Brucia il Vesuvio. Brucia, ancora, la Montagna, come la chiamano i vesuviani, con affetto. E muore un territorio, tra i più belli che esistono al mondo. Dall’imbrunire di ieri all’alba di oggi (ma prima, già da alcuni giorni, il vulcano risultava assediato dalle fiamme e dai loro veleni), tre, quattro, cinque colonne di fumo si alzano e si fondono, diventando una un’unica grossa, estesa, brutta, zozza nuvola. Acre. Che infetta i polmoni e arde in gola.




Brucia da diversi giorni. Prima ha bruciato tra Torre del Greco e Ercolano, poi a Nord, sul versante di Somma – Ottaviano. Vanno in fumo ettari di sottobosco; centinaia di pini; muoiono animali; altri non trovano più il loro habitat naturale. E muore la gente vesuviana. Affogata tra il fumo degli alberi carbonizzati e avvelenata dalla monnezza delle discariche (passate e recenti, note o nascoste) sepolte sotto qualche metro di terra. L’Ente Parco fa quello che può. Ma più spesso non può, per sofferenza di organici, di mezzi e di fondi.

Ogni anno è la stessa storia. Di questi tempi ci sono gli imbecilli, i malati, i criminali che si esercitano a fare danno al territorio. E alla gente che ci vive. Chi sono? Come si muovono? Dove trovano complicità e connivenze. Sono soltanto “malati per il fuoco”, gente la cui salute mentale è in precarie condizioni e dunque esprime malessere e follia in tale maniera, oppure si tratta di criminali? Delinquenti della specie peggiore? Quelli che stanno al servizio di chi vuole smaltire a costo basso “pezze” e materiali provenienti da scarti di lavorazione, senza passare per centri e siti autorizzati?

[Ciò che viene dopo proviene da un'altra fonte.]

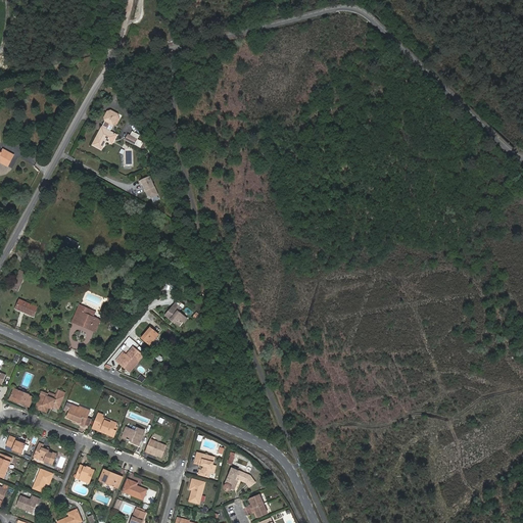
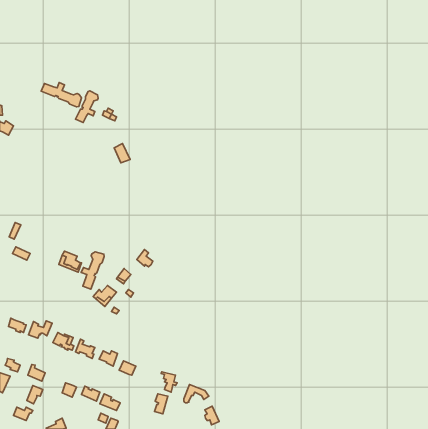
building: none -> [41,82,82,107]
building: none -> [81,252,104,289]

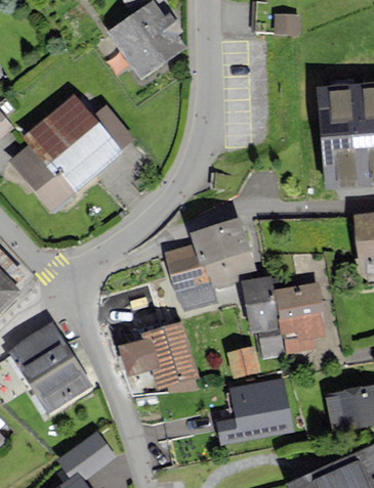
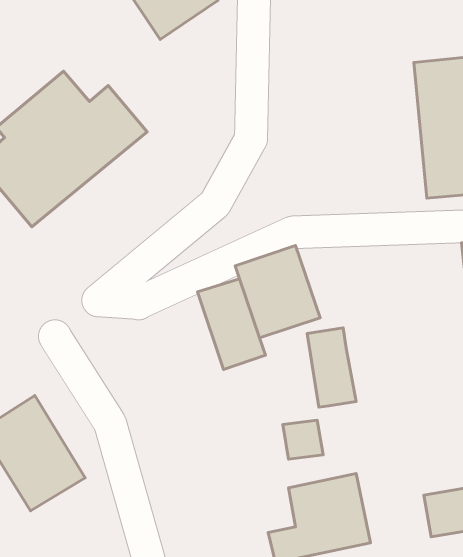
building: [260,284,323,356] -> none
building: [123,324,194,384] -> none

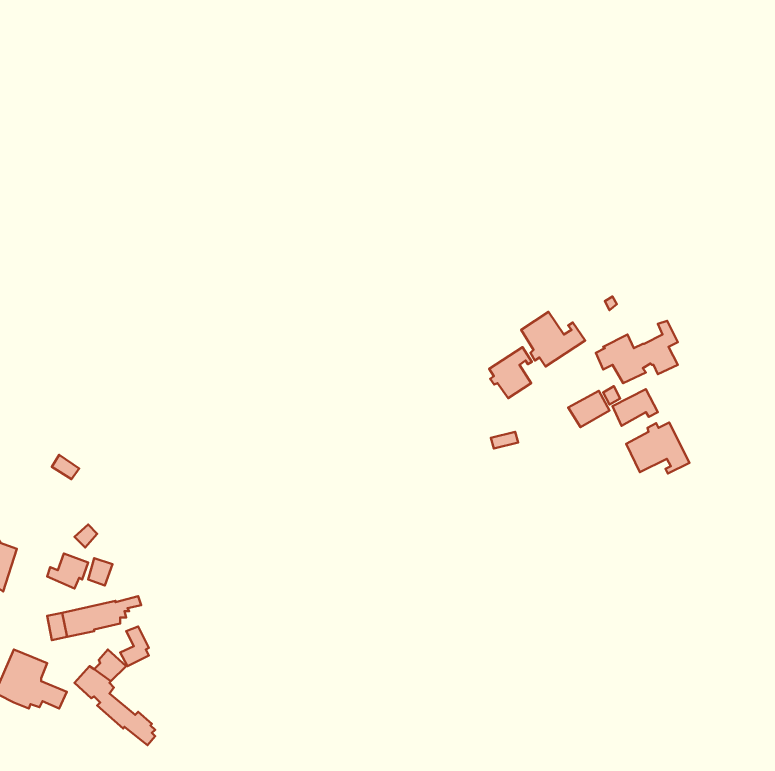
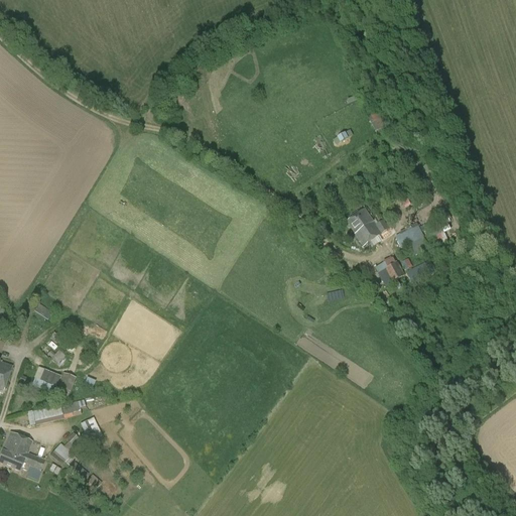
building: [489,347,532,398] -> none
building: [626,423,689,474] -> none

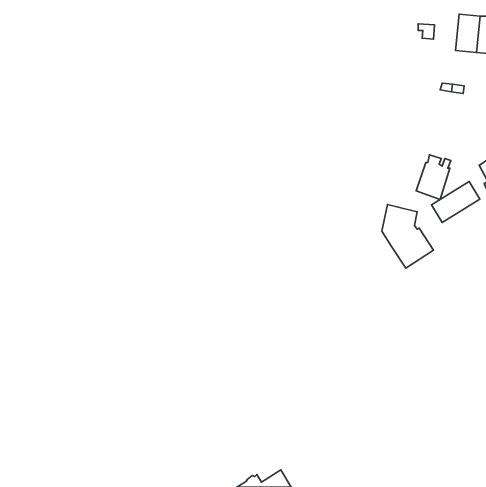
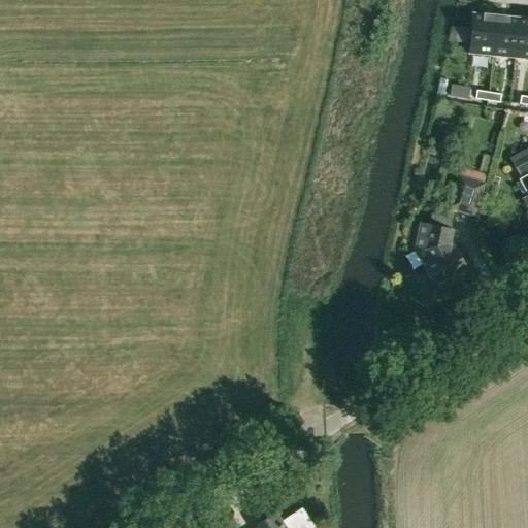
building: none -> [471,12,498,55]
building: [432,181,480,222] -> none

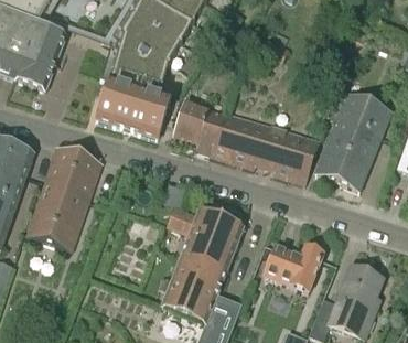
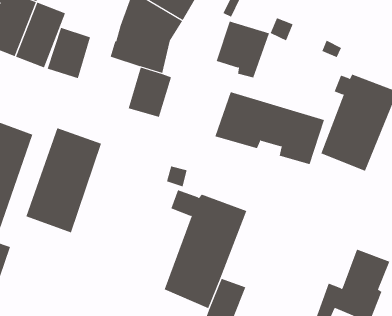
building: [96,75,139,126] -> [47,27,91,79]
building: [174,97,227,153] -> [216,21,270,78]
building: [265,242,323,290] -> none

E ovviamente risparmiando sui costi di gestione dell’opificio. Risorse vitali (gli alberi si “mangiano” l’anidride carbonica e producono ossigeno attraverso la fotosintesi clorofilliana: anche i bambini ste cose le sanno) che se ne vanno in fumo. Spreco di mezzi e risorse: canadair, elicotteri (il loro impiego pesa sulla collettività e sottrae ste somme da investimenti sul territorio); e di uomini, Vigili del fuoco, Protezione civile. Servirebbe una operazione di intelligence per individuarli e stanarli. Un coordinamento non stop tra forze dell’ordine e istituzioni (Parco e Regione) che consentisse di tenere sotto un controllo capillare il territorio. E leggi severe.




Quello che codesti criminali fanno è assimilabile agli attentati kamikaze. Un uomo che si fa esplodere non ne uccide di più di quello che appicca un incendio in un bosco, in un parco nazionale. Ovviamente, i morti e i danni si vedono a lunga scadenza. E, sarebbe necessaria anche la certezza della pena. Esemplare. In maniera da scoraggiare chi volesse emularli, per interesse e guadagno (stesse pene per chi, datore di lavoro o proprietario di fabbrichetta, gli ha ordinato di incendiare gli scarti di lavorazione), imbecillità o follia. Ma è necessario fare presto. Muoversi velocemente.




C’è un adagio, un detto, antico di duemila e duecento anni: Dum Romae consulitur, Saguntum expugnatur che vuole dire: “Mentre a Roma si discute Sagunto (città della Spagna, assediata da Annibale, e prossima alla caduta) Sagunto viene espugnata”. E che potrebbe essere ben adatto alla situazione contingente, che vede enti e istituzioni discutere da anni sul problema degli incendi nel Parco del Vesuvio: Mentre in alto si discute, il Vesuvio muore bruciato.